Taking a dig at Modi, Congress leader Rahul Gandhi said Thursday, “It was being said that Modi ji stopped the Russia-Ukraine war. But for some reason, Narendra Modi has not been able to stop or doesn’t want to stop paper leaks in India.”
Ahead of the 2024 election, a BJP advertisement had suggested that Modi had managed to pause the Russia-Ukraine war to secure the escape of Indian students trapped in the war zone – a claim that the country’s Ministry of Foreign Affairs itself had rejected.
Akhilesh Yadav, chief of the Samajwadi Party, in Uttar Pradesh, India’s biggest state, demanded a court-monitored probe. “The culprits must get the harshest punishment,” he wrote on X.
The controversy swirling over the NEET and NET comes against the backdrop of growing questions over India’s competitive exam industry.
Every year, thousands of students flock to privately owned coaching centres that have mushroomed in cities like Kota, in the western state of Rajasthan, and that claim to know the magic tricks needed to get a student into a top engineering or medical school.

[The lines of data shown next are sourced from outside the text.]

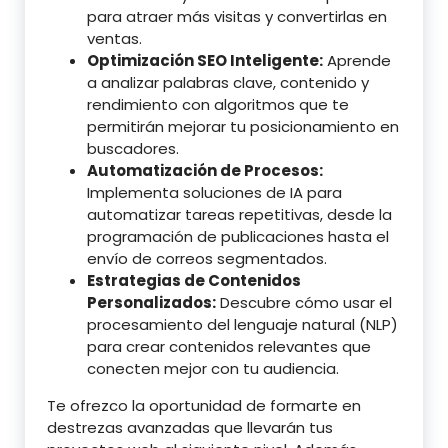
para atraer más visitas y convertirlas en
ventas.
Optimización SEO Inteligente:
Aprende
a analizar palabras clave, contenido y
rendimiento con algoritmos que te
permitirán mejorar tu posicionamiento en
buscadores.
Automatización de Procesos:
Implementa soluciones de IA para
automatizar tareas repetitivas, desde la
programación de publicaciones hasta el
envío de correos segmentados.
Estrategias de Contenidos
Personalizados:
Descubre cómo usar el
procesamiento del lenguaje natural (NLP)
para crear contenidos relevantes que
conecten mejor con tu audiencia.
Te ofrezco la oportunidad de formarte en
destrezas avanzadas que llevarán tus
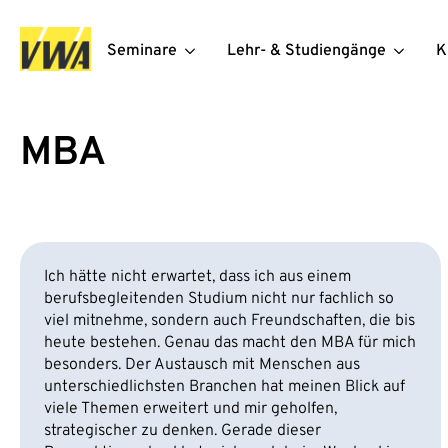
Seminare
Lehr- & Studiengänge
K
MBA
Ich hätte nicht erwartet, dass ich aus einem
berufsbegleitenden Studium nicht nur fachlich so
viel mitnehme, sondern auch Freundschaften, die bis
heute bestehen. Genau das macht den MBA für mich
besonders. Der Austausch mit Menschen aus
unterschiedlichsten Branchen hat meinen Blick auf
viele Themen erweitert und mir geholfen,
strategischer zu denken. Gerade dieser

But the dingy classrooms and high-pressure atmosphere in these coaching hubs also spawn a nightmare accompanying the dreams of success: The ever-growing suicide statistics from cities like Kota have even inspired a Netflix drama and several feature films.
Barely a week before the NEET was held, another student was found hanging in his room in the dusty town of Kota. “Sorry Papa, I could not do it this year as well,” read a note found near his body. The student had failed to secure a seat in the last two attempts and was to appear for a third time. His was the 10th death by suicide in Kota since January this year.
“We have turned our education system into a pressure cooker, and it has been exploding for some time now – the mismanagement in such a highly centralised form of examination can inflict irreversible trauma on students,” said the head of a reputed government-run medical school in Rajasthan, requesting anonymity to “save” his job.“This ‘one nation, one examination’ does not work in a country like India,” he added. “The sooner this government understands this, the better for the future of our students.”